The goal of this technique is to observe people’s natural activities. This will help us to create intuitive software and improve the overall user experience.
First, we need to observe without evaluation. We should review the data and finding patterns: For example. Where several users make mistakes? Then find out the reason.
a. What activities and processes we should observe? What are the details?
We might consider these details about what we are testing: (Flows, tasks, features, processes …)
. User expectation: Does what we are testing meets user expectations?
. Clarity: Is it clear enough?
. Value: How important is that feature, flow, task, …
. Spot pain points and frustrations: What causes doubts, hesitations, confusion or uncertainties?
b. Find out Interactions: between the users and other people, between the user and the product. For example, an executive assistant uses the product for his/her boss and how that user saves a file using the product.
c. Select users: Who are people we are observing? For example The person who directly uses the product or a manager who expects the staff to use the product.
d. Build trust: If the participant does not feel comfortable, critical information could be missed.

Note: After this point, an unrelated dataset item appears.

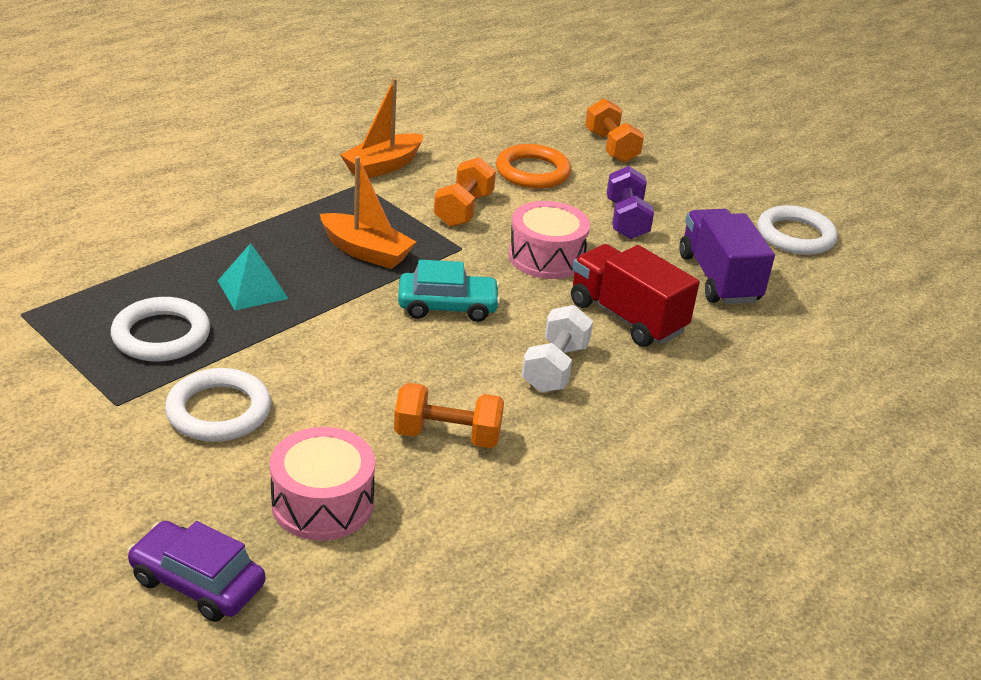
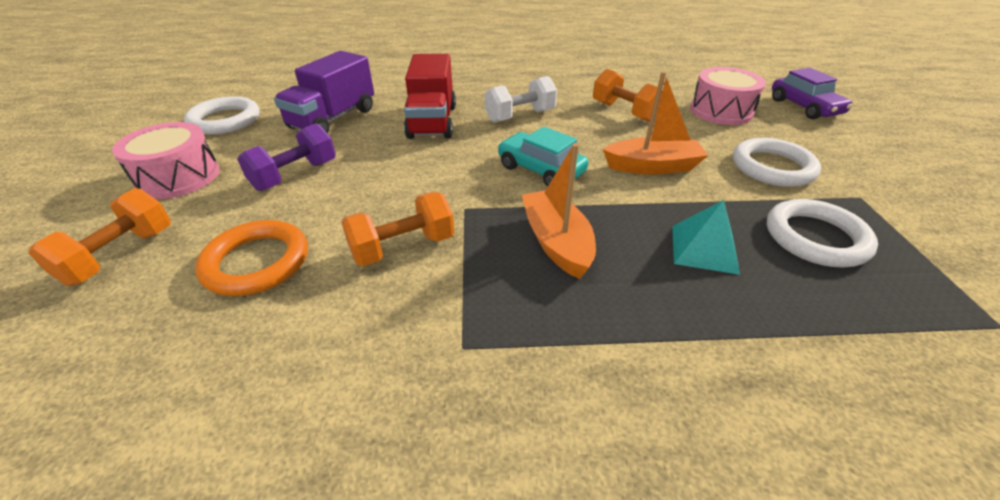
camera: 135 degrees left, 5 degrees up
orange boat [340,78,423,178] -> orange boat moved to [603,72,708,175]
pink drum [508,201,590,279] -> pink drum moved to [112,122,220,199]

e. Consider small details: Small details should be observed as if the user uses a mouse or touchpad, how large is the monitor, how fast is the computer, …
f. Find out distractions: What does not help the user act?
g. Select the right location: We would like to observe the user in their daily workplace like open office, private office, public area and even consider a different location that users might work, …
h. Observe the environment: Environment’s details. Is the environment quiet, busy, comfortable, etc.?
After careful observing, we can evaluate and find out how we can improve.
With direct and one by one user review we can observe a user’s emotions and their interaction with the product.
We need to observe several users to find out patterns, their habits, pain points, interaction styles, … and need several researchers to find out different perspectives.
As a member of the research team, we don’t discuss the session with our teammates until we’ve done all our observations sessions. After that, we can discuss all the information in a meeting, categorize data and make derision based on that.
After analyzing and categorizing data, we can add, remove features, make flows simpler, create more useful processes, creating/adjusting personas and finally improve the user experience and our product.